SMILE xmeans gave wrong clustering

59 Views Asked by At

I am testing xmeans clustering with this 2 dimensional array and smile-core 2.4.0.

import smile.clustering.xmeans

val arrData = Array(Array(0.0,0,0),
  Array(0.0,0,0),
  Array(0,0.0,0),
  Array(0,0,0.0),
  Array(0,0,0.0),
  Array(100,100.0,100),
  Array(100,100,100.0),
  Array(100.0,100,100),
  Array(100,100.0,100),
  Array(100,100,100.0),
  Array(1000,1000.0,1000),
  Array(1000,1000,1000.0),
  Array(1000,1000.0,1000),
  Array(1000.0,1000,1000),
  Array(1000,1000.0,1000),
  Array(1000,1000,1000.0))

val fitX = xmeans(arrData, 10)

println("k: " + fitX.k)
println("size: " + fitX.centroids.size)
println("centroids: " + fitX.centroids(0)(0)+"-"+fitX.centroids(0)(1)+"-"+fitX.centroids(0)(2))
println("distortion: " + fitX.distortion)
for (a<-0 to fitX.y.length)  println("y: "+a+" "+ fitX.y(a))

I dont understand why it gave the folloing output as it is very clear that the elements are 0,100,1000. There should not be just one cluster and the centroid is just averages of the 3 features.
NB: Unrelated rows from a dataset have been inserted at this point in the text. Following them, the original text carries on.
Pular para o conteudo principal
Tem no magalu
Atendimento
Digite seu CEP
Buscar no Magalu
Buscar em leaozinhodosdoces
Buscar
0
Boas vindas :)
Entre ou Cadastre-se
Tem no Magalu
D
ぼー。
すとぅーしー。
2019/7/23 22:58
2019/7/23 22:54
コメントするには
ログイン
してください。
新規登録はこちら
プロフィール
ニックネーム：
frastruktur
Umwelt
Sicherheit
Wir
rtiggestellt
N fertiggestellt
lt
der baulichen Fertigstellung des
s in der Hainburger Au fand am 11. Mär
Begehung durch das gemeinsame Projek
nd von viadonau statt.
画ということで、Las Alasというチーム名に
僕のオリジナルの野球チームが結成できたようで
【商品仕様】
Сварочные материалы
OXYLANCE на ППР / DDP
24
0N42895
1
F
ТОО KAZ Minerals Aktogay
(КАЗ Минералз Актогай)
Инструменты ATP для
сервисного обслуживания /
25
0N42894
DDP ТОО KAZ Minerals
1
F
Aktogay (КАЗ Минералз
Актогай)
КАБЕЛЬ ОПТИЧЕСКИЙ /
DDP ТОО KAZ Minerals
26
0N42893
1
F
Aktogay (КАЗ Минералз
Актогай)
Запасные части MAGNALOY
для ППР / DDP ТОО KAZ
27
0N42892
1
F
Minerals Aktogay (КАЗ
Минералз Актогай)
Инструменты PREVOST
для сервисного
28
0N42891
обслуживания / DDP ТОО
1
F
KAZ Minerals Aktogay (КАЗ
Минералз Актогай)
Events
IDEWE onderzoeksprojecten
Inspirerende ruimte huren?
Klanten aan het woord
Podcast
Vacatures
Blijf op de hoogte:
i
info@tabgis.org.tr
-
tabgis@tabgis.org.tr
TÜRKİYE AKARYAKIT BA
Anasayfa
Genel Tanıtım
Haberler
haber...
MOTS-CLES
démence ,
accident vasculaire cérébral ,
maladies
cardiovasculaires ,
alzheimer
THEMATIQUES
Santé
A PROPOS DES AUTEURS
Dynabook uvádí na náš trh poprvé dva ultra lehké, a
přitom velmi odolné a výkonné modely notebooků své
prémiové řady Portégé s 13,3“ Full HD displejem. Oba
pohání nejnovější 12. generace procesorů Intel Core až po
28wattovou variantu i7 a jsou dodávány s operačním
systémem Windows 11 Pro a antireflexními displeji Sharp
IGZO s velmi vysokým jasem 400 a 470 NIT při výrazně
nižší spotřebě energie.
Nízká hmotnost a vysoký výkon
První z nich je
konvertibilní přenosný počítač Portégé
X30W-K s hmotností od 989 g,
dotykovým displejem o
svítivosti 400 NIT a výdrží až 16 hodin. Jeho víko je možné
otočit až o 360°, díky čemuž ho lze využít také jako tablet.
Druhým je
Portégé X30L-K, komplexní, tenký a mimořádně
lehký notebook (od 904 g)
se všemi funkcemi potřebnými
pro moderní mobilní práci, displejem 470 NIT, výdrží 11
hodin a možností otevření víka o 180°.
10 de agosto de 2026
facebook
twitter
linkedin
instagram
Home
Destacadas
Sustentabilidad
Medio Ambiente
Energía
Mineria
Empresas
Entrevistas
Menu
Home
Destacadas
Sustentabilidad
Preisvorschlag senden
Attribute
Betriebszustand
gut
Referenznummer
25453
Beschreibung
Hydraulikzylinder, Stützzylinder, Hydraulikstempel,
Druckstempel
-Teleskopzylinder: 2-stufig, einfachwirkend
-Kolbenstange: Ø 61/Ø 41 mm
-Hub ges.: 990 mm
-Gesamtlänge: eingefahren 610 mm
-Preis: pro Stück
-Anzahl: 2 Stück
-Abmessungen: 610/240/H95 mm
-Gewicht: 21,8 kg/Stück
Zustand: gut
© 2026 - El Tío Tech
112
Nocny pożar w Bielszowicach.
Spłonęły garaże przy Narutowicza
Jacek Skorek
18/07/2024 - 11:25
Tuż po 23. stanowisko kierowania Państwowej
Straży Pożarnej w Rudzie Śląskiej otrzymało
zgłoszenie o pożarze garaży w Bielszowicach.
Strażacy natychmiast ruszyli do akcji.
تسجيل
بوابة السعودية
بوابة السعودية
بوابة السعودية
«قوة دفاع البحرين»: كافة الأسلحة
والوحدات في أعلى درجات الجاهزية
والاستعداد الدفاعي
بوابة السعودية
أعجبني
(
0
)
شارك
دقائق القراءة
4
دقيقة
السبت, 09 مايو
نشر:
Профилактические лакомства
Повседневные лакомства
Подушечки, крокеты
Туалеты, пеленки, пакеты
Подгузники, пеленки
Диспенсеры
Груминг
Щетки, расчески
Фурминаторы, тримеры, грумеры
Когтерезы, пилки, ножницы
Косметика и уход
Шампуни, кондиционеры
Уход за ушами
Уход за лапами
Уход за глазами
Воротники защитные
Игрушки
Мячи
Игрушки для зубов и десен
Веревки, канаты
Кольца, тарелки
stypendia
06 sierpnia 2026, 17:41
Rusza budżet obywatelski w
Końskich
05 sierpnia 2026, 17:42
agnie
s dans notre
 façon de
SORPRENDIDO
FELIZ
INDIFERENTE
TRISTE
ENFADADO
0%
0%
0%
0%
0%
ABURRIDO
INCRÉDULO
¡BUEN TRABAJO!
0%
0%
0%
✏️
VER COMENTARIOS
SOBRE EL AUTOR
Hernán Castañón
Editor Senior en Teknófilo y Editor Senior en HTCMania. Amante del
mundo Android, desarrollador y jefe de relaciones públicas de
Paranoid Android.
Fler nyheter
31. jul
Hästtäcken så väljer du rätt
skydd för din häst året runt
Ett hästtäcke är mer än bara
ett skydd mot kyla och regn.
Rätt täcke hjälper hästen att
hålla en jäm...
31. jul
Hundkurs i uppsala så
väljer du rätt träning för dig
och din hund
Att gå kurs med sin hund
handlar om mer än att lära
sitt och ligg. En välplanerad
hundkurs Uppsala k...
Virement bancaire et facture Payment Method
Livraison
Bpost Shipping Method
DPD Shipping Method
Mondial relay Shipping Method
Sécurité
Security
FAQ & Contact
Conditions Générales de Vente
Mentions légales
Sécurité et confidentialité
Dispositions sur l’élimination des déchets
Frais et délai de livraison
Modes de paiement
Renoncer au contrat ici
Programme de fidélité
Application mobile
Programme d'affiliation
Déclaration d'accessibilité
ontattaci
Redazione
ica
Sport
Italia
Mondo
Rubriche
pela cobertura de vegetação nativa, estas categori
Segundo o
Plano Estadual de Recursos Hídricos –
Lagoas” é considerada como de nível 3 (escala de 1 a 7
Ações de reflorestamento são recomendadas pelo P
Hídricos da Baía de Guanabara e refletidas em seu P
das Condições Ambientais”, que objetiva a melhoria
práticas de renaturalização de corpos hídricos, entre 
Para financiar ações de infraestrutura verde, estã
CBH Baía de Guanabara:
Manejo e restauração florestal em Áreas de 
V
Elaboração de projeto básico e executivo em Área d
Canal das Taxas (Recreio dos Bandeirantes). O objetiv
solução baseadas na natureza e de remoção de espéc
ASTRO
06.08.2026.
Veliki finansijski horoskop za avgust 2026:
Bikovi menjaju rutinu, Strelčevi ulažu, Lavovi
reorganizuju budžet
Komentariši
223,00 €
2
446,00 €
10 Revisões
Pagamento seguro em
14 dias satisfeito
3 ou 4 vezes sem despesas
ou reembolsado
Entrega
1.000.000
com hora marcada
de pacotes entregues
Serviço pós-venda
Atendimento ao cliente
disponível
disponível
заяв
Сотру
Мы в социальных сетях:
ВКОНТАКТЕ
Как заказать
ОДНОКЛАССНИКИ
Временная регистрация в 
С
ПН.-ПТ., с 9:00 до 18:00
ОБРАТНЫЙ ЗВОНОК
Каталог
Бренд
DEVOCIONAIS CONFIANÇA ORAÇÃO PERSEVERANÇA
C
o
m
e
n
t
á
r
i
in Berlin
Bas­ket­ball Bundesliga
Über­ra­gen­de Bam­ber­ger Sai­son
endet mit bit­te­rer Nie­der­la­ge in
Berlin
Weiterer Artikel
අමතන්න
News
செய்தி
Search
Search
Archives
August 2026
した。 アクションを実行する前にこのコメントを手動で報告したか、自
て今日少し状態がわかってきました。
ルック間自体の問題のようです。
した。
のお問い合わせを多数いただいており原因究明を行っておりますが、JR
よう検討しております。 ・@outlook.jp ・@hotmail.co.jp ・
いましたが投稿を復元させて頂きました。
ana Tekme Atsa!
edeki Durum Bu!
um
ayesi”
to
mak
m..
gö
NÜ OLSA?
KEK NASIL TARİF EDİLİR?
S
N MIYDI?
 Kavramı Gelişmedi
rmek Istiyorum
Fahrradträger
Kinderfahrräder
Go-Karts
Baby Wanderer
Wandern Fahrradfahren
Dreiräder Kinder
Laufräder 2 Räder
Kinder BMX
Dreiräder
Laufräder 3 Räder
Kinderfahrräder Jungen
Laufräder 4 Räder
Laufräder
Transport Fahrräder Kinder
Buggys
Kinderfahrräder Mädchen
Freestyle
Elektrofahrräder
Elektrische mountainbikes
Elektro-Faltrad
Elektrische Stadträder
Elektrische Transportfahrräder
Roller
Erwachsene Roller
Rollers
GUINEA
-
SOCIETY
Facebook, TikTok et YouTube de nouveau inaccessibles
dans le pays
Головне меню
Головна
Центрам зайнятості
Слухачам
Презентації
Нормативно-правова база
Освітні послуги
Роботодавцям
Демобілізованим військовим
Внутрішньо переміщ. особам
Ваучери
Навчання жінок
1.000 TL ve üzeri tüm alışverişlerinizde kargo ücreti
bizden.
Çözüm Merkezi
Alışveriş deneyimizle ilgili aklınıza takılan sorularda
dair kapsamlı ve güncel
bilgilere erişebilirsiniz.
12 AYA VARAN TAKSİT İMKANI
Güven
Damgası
Did I do anything wrong?

k: 1
size: 1
centroids: 406.25-406.25-406.25
distortion: 1.0228125E7
y: 0 0
y: 1 0
y: 2 0
y: 3 0
....
y:15 0
1

There are 1 best solutions below

0
On BEST ANSWER

Just tried another array much longer, length=233,

Array(Array(1.2,2.2,3.2)
....
Array(33.4,43.4,53.4)
...
Array(121.1,171.1,221.1))

It gave two centroids. So it seemed xmeans has a requirement on min number of data rows.